## SOURCE PASSAGE
------------------------

List Comprehensions - Powerful & Pythonic


# Traditional approach

squares = []
for x in range(1, 6):
    squares.append(x**2)

# List comprehension (Pythonic!)

squares = [x**2 for x in range(1, 6)]

# With conditions

even_squares = [x**2 for x in range(1, 11) if x % 2 == 0]

# Result: [4, 16, 36, 64, 100]

# Working with strings

words = ["hello", "world", "python"]
uppercase = [word.upper() for word in words]
lengths = [len(word) for word in words]

Dictionary & Set Comprehensions


# Dictionary comprehension

squares_dict = {x: x**2 for x in range(1, 6)}

# Result: {1: 1, 2: 4, 3: 9, 4: 16, 5: 25}

# Filter existing dictionary

prices = {"apple": 1.2, "banana": 0.8, "orange": 1.5}
expensive = {k: v for k, v in prices.items() if v > 1.0}

# Set comprehension

vowels_in_words = {char for word in ["hello", "world"]
                   for char in word if char in "aeiou"}

# Result: {'e', 'o'}

Performance Considerations

Lists - Append: O(1) - Insert: O(n) - Search: O(n) - Good for: Sequential access

Sets & Dicts - Add/Remove: O(1) - Lookup: O(1) - Good for: Fast membership testing


# Fast membership testing

large_set = set(range(10000))
large_list = list(range(10000))

# Set lookup is much faster!

print(9999 in large_set)    # Very fast
print(9999 in large_list)   # Slower for large lists

Common Patterns & Best Practices

Use tuples for immutable data (coordinates, configurations)

------------------------

## DATASET EXCERPTS
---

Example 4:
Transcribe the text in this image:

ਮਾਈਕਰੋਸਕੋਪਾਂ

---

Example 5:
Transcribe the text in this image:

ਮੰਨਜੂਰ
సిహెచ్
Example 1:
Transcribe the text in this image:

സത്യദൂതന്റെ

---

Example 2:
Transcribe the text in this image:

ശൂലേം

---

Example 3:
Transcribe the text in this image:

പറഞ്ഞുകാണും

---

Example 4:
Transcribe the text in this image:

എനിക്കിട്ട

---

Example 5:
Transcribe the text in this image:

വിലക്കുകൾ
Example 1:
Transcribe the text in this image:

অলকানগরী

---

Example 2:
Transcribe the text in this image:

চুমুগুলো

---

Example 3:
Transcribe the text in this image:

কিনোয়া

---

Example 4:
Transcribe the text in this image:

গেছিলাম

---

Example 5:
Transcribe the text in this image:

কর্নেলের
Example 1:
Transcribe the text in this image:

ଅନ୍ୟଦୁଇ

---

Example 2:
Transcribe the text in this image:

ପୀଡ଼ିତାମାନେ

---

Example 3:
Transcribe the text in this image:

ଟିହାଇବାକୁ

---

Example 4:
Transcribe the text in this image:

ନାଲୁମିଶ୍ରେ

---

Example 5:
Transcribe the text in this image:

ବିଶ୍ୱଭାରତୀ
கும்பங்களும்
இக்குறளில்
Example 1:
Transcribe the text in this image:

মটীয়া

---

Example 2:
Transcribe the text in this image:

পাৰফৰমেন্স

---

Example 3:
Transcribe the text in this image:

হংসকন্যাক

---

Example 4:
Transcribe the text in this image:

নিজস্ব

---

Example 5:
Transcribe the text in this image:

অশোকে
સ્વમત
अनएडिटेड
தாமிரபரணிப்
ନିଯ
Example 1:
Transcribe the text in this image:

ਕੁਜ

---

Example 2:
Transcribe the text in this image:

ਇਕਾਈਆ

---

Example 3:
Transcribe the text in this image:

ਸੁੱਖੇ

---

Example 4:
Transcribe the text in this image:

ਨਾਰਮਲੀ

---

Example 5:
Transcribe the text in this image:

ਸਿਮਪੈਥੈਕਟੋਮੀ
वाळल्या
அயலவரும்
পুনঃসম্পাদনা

------------------------

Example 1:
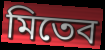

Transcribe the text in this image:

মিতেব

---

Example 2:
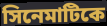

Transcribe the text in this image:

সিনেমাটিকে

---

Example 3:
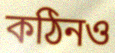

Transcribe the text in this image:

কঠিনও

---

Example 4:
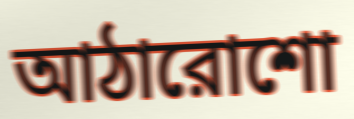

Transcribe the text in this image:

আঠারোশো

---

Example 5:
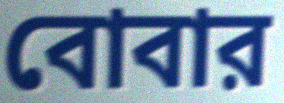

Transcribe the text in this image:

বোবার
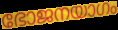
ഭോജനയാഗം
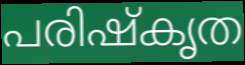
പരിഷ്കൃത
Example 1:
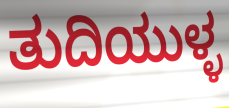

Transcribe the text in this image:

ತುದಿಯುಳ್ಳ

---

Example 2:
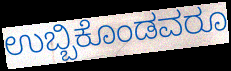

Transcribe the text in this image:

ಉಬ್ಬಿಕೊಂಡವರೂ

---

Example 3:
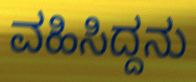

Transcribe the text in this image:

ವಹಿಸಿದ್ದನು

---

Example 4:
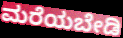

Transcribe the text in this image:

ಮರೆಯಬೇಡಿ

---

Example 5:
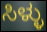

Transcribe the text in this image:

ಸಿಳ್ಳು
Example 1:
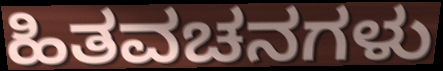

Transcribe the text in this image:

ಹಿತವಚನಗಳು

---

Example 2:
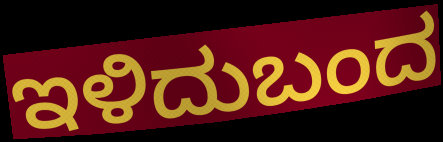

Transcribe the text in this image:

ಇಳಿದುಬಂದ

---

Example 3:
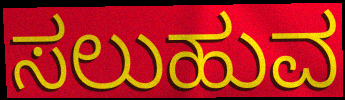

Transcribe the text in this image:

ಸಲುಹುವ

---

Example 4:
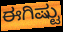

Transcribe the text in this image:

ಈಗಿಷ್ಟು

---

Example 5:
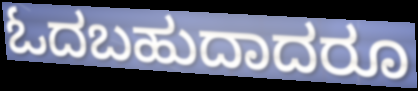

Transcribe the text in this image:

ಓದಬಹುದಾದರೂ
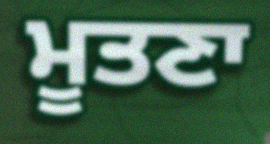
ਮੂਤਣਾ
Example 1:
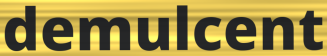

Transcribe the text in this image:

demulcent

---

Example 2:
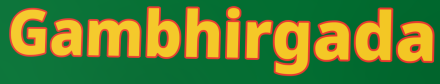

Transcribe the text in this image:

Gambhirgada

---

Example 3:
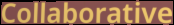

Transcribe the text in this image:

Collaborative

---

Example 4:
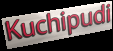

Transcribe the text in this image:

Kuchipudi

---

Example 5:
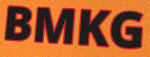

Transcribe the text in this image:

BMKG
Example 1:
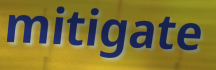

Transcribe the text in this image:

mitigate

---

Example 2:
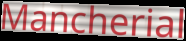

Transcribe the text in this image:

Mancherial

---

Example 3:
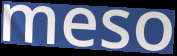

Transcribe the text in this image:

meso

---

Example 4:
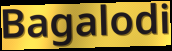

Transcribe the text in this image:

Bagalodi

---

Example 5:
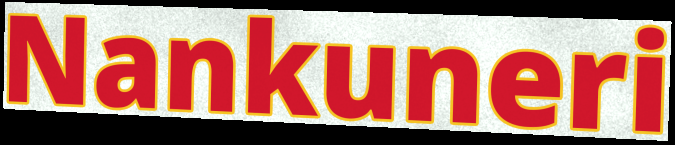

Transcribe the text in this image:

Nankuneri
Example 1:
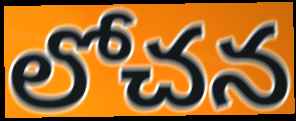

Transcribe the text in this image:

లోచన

------------------------

## WORK INSTRUCTIONS
1. Reproduce the Python comprehensions text word for word from "# Fast membership" to "data (coordinates, configurations)".
2. In the Python comprehensions text, why is the membership check on large_set faster than the one on large_list? Answer in one to three sentences.
Work only from the Python comprehensions text.

## ANSWERS TO EACH TASK
1.
# Fast membership testing

large_set = set(range(10000))
large_list = list(range(10000))

# Set lookup is much faster!

print(9999 in large_set)    # Very fast
print(9999 in large_list)   # Slower for large lists

Common Patterns & Best Practices

Use tuples for immutable data (coordinates, configurations)

2. The text gives set lookup a cost of O(1) and list search a cost of O(n). Checking whether 9999 is in large_set is therefore very fast, while the same check on large_list gets slower as the list grows.